Atlantic Sharpnose Shark

As its name suggests, the Atlantic sharpnose is a requiem shark that lives in the Atlantic Ocean and has a distinct, sharply pointed snout making up 4% of its entire body length. They are abundantly fished though they have little commercial value and are preferred by fishing enthusiasts.

Atlantic Sharpnose Shark Scientific Classification

Kingdom Animalia
Phylum Chordata
Class Chondrichthyes
Order Carcharhiniformes
Family Carcharhinidae
Genus Rhizoprionodon
Scientific Name R. terraenovae

Description

This shark is relatively small, with a full grown Atlantic sharpnose ranging from 3-4 ft in length and weighing around 8 lbs. The world record for the heaviest specimen of this species is 16 lb. Their bodies are elongated, with a pointed snout that gives it their name and large eyes. There are about 24-25 rows of sharp triangular teeth in both jaws.

On the dorsal side, they are gray and white ventrally. The adults have white spots on their sides and pectoral fins, while the juveniles have black marks on their back and caudal fin edges.

Atlantic Sharpnose Shark Size 1
Atlantic Sharpnose Shark Size – Image Credit toadlady1 – FlickrCC2.0

Where do they live

These sharks are found throughout the northwestern Atlantic, all along the coasts of North America between latitudes 43°N and 18°N. The range of these sharks appears to be from New Brunswick, Canada, in the north to the Gulf of Mexico in the south.

Like other requiem sharks, they prefer shallow waters of around 33 ft. However, there have been unverified reports of this shark appearing at depths of 920 ft.

Behavior

Dietary

They have a vast palette, including crabs, mollusks, shrimps, worms, and a wide variety of small bony fish like eels, filefish, jacks, menhaden, silversides, toadfish, and wrasses.

Predatory

These sharks tend to forage for prey inshore and commonly hunt in the surf zone.

Social

Atlantic sharpnoses tend to form schools of three sharks of the same sex.

Reproductive

They are viviparous, giving birth to a litter of 1-7 pups on average after almost a year of gestation. Copulation occurs in shoals throughout the year, but females migrate to deeper waters after mating. They return to shallow waters like bays, estuaries, and surf zones to give birth.  Newly born Atlantic sharpnoses are around 11.4-14.6 inches long.

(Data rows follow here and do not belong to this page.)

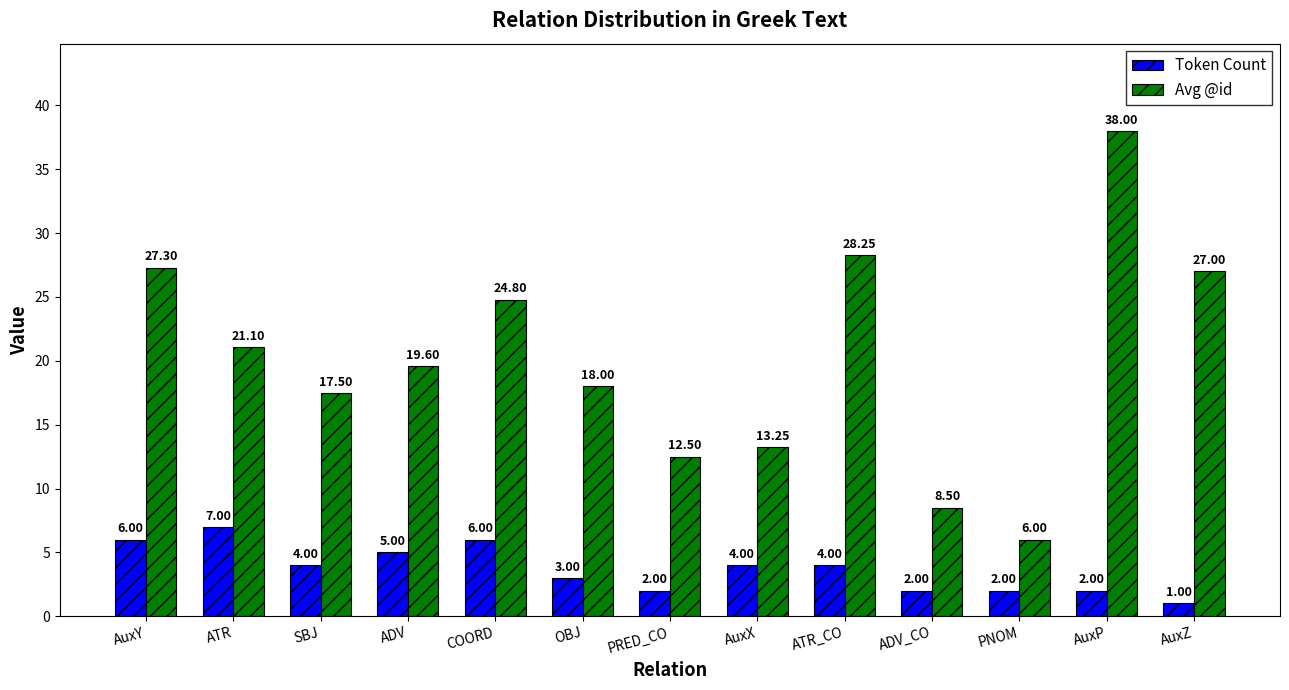

At ADV, list the series in order from largest to smallest.

Avg @id, Token Count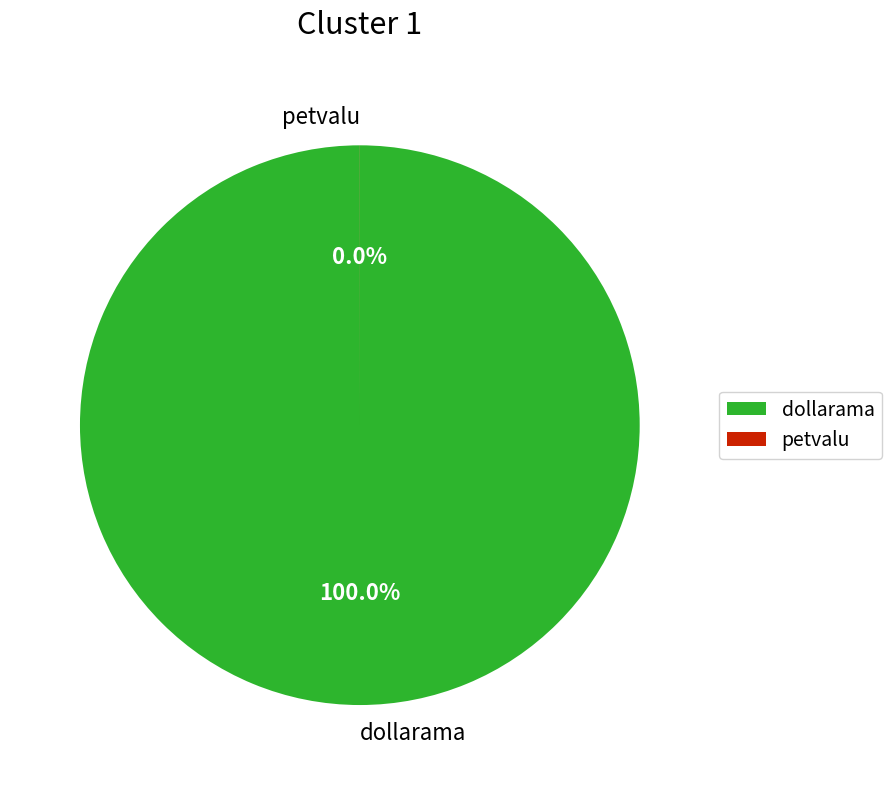

Rank the categories by value from highest to lowest.

dollarama, petvalu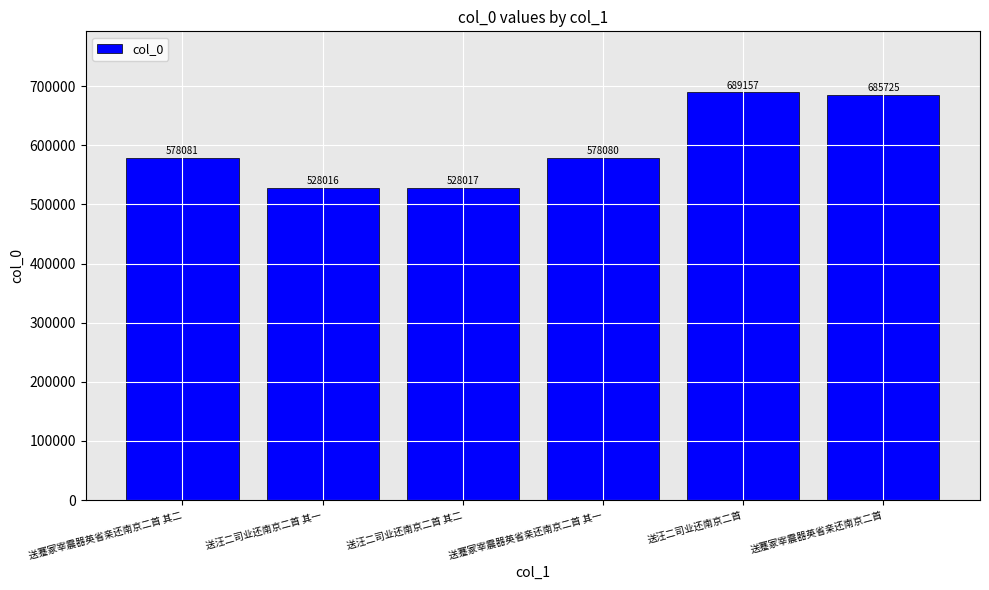

How many data points are less than 578081?

3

Sexual maturity is observed in juvenile males at 2-2.4 years and 2.4-2.8 years in females. They are 31.5 – 35.5 inches long during this period. These sharks generally live for 18 years.

Atlantic Sharpnose Shark Picture, image credit – Kevin BryantCC 2.0

Adaptations

Their streamlined bodies let them swim at incredible speeds. They regularly reach five miles per hour, becoming even faster when hunting and avoiding predation from larger sharks like tiger sharks.

Interactions with humans

While these sharks may often come into contact with humans, they are not very dangerous, and attacks from them are not fatal.

These sharks are often fished for their meat and sport. But due to their smaller fins, they aren’t considered as valuable as sharks like the sandbar shark. Most Atlantic sharpnoses tend to be picked up as bycatch by shrimp trawlers. Due to the low threat posed by human activities, the IUCN classifies this shark as “Least Concern” or “LC”.

Atlantic sharpnose sharks can be kept in aquariums with ample space like tanks or round or oval-shaped ponds.